In every election, some go your way and some don't but I'm generally satisfied with the outcome of this oneelection.

I have often been accused of being a lemming, a sheeple (whatever the code word of the day happens to be), blind to the weaknesses of my own party...a hater of Republicans based on general principles.

Contrary to popular belief among my conservative Facebook friends, that has never been true. I would like nothing more than for the Republican party to go back to its roots as a socially moderate, fiscally conservative party. I think the country is way better off when there are two equally strong parties fighting it out. We, the people, are more likely to get good legislation and positive leadership when both sides have to compromise and meet somewhere in the middle.

But, in my view, the years of the ultra-right-wing Tea Party types have been disastrous for both the U.S. and the Republican Party itself. Their ultimate goal seems to bring down the government rather than to make it better. Rather then working together, they prefer to stonewall and obstruct. They seem to believe that preventing anything from happening is a positive outcome.
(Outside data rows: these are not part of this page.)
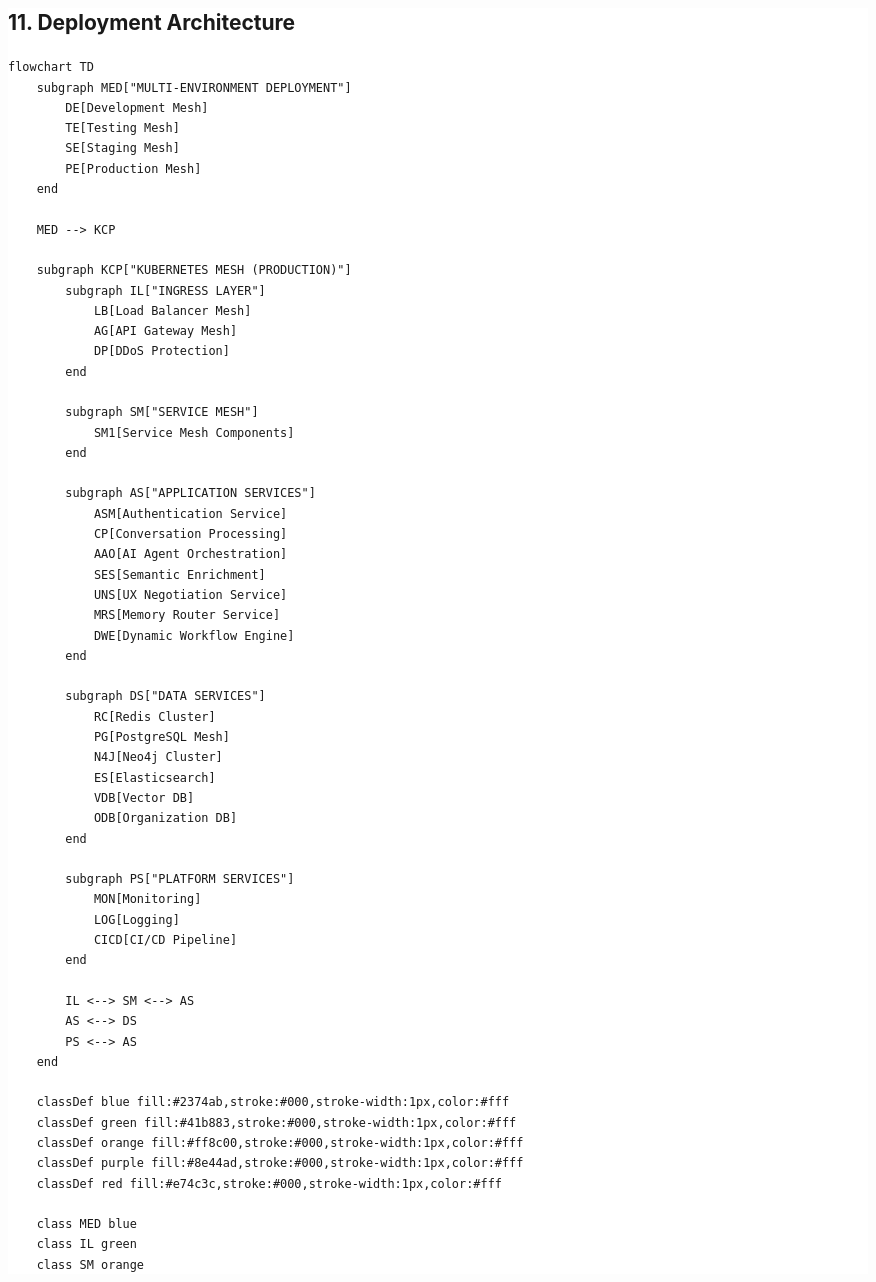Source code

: ## 11. Deployment Architecture

```mermaid
flowchart TD
    subgraph MED["MULTI-ENVIRONMENT DEPLOYMENT"]
        DE[Development Mesh]
        TE[Testing Mesh]
        SE[Staging Mesh]
        PE[Production Mesh]
    end
    
    MED --> KCP
    
    subgraph KCP["KUBERNETES MESH (PRODUCTION)"]
        subgraph IL["INGRESS LAYER"]
            LB[Load Balancer Mesh]
            AG[API Gateway Mesh]
            DP[DDoS Protection]
        end
        
        subgraph SM["SERVICE MESH"]
            SM1[Service Mesh Components]
        end
        
        subgraph AS["APPLICATION SERVICES"]
            ASM[Authentication Service]
            CP[Conversation Processing]
            AAO[AI Agent Orchestration]
            SES[Semantic Enrichment]
            UNS[UX Negotiation Service]
            MRS[Memory Router Service]
            DWE[Dynamic Workflow Engine]
        end
        
        subgraph DS["DATA SERVICES"]
            RC[Redis Cluster]
            PG[PostgreSQL Mesh]
            N4J[Neo4j Cluster]
            ES[Elasticsearch]
            VDB[Vector DB]
            ODB[Organization DB]
        end
        
        subgraph PS["PLATFORM SERVICES"]
            MON[Monitoring]
            LOG[Logging]
            CICD[CI/CD Pipeline]
        end
        
        IL <--> SM <--> AS
        AS <--> DS
        PS <--> AS
    end
    
    classDef blue fill:#2374ab,stroke:#000,stroke-width:1px,color:#fff
    classDef green fill:#41b883,stroke:#000,stroke-width:1px,color:#fff
    classDef orange fill:#ff8c00,stroke:#000,stroke-width:1px,color:#fff
    classDef purple fill:#8e44ad,stroke:#000,stroke-width:1px,color:#fff
    classDef red fill:#e74c3c,stroke:#000,stroke-width:1px,color:#fff
    
    class MED blue
    class IL green
    class SM orange
```
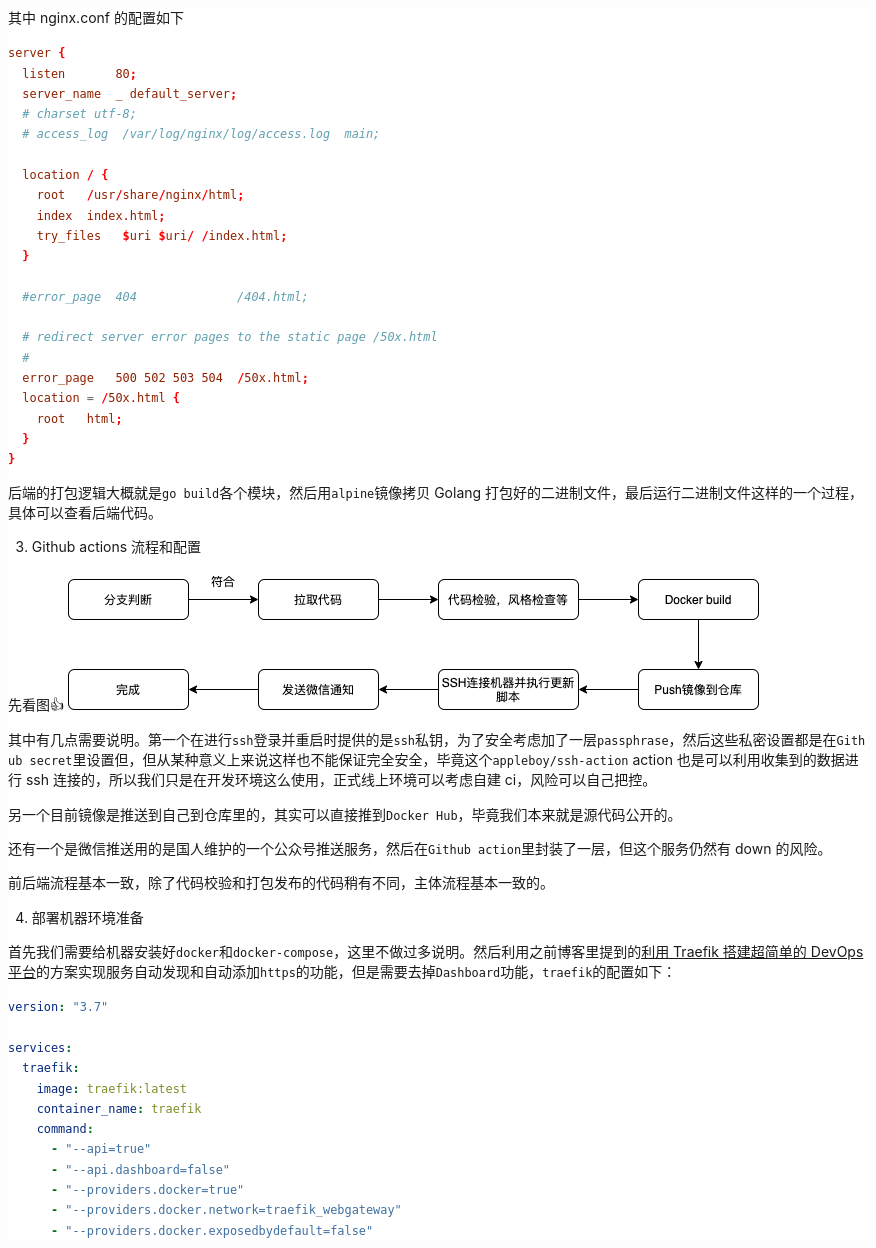 其中 nginx.conf 的配置如下

```conf
server {
  listen       80;
  server_name  _ default_server;
  # charset utf-8;
  # access_log  /var/log/nginx/log/access.log  main;

  location / {
    root   /usr/share/nginx/html;
    index  index.html;
    try_files   $uri $uri/ /index.html;
  }

  #error_page  404              /404.html;

  # redirect server error pages to the static page /50x.html
  #
  error_page   500 502 503 504  /50x.html;
  location = /50x.html {
    root   html;
  }
}
```

后端的打包逻辑大概就是`go build`各个模块，然后用`alpine`镜像拷贝 Golang 打包好的二进制文件，最后运行二进制文件这样的一个过程，具体可以查看后端代码。

3. Github actions 流程和配置

先看图:+1:
![](/images/comunion/github-actions.png)

其中有几点需要说明。第一个在进行`ssh`登录并重启时提供的是`ssh`私钥，为了安全考虑加了一层`passphrase`，然后这些私密设置都是在`Github secret`里设置但，但从某种意义上来说这样也不能保证完全安全，毕竟这个`appleboy/ssh-action` action 也是可以利用收集到的数据进行 ssh 连接的，所以我们只是在开发环境这么使用，正式线上环境可以考虑自建 ci，风险可以自己把控。

另一个目前镜像是推送到自己到仓库里的，其实可以直接推到`Docker Hub`，毕竟我们本来就是源代码公开的。

还有一个是微信推送用的是国人维护的一个公众号推送服务，然后在`Github action`里封装了一层，但这个服务仍然有 down 的风险。

前后端流程基本一致，除了代码校验和打包发布的代码稍有不同，主体流程基本一致的。

4. 部署机器环境准备

首先我们需要给机器安装好`docker`和`docker-compose`，这里不做过多说明。然后利用之前博客里提到的[利用 Traefik 搭建超简单的 DevOps 平台](./traefik-devops.html)的方案实现服务自动发现和自动添加`https`的功能，但是需要去掉`Dashboard`功能，`traefik`的配置如下：

```yml
version: "3.7"

services:
  traefik:
    image: traefik:latest
    container_name: traefik
    command:
      - "--api=true"
      - "--api.dashboard=false"
      - "--providers.docker=true"
      - "--providers.docker.network=traefik_webgateway"
      - "--providers.docker.exposedbydefault=false"
```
So, we've stumbled along from one economic catastrophe after another as they refused to enact legislation that would help the economy grow. The House keeps cutting back on the number of days they work. Why? Because they don't plan on doing anything....not immigration reform, not a farm bill, not a jobs bills, not an infrastructure bill. The Tea Party-controlled House of Representatives has been tremendously destructive for the entire country. Their main purpose appears to be conducting witch hunts and hearings that go nowhere, sequester, government shutdowns. They rule through the blackmail of fiscal cliffs and default.

They decided on their tactics to bring down Obamacare from Day One. It would be their main priority. Republican governors would refuse to set up their own exchanges, leaving it to the feds to do....a huge task when you're talking about 27 states. They would refuse to accept the funds to expand Medicare even if it left tens of thousands of their poorest citizens uninsured. They would decline to sponsor information programs to help their constituents learn about the Affordable Care Act, decline to hire navigators to assist people trying to discover how Obamacare would affect them. They would reject spending the money to improve the system. In fact, they wouldn't even discuss the changes they thought would make it better. They didn't want it to be better. They simply wanted it to fail.

The Tea Party Republicans have essentially engaged in democracy nullification. If they didn't like the choices made by the voters, they simply tried to go under, over and around those choices. They impeached Bill Clinton and they'd like to do the same with Obama. Don't like the way voters vote? Figure out ways to keep them from going to the polls or being allowed to vote once they get there. Redistrict yourself into non-competitive seats. Don't like the court's ruling on reproductive rights? Create restrictions that close down clinics or make having an abortion a traumatic and humiliating event for desperate women. Don't like gun laws? Make it a crime for federal agents to enforce them. These are the Constitutionalists who get to decide for themselves when the Constitution applies and when it doesn't.

It's not Republicans I is a certain breed of radical right-wing Republicans. So is this election the tiniest light at the end of the tunnel? Maybe. I hope so.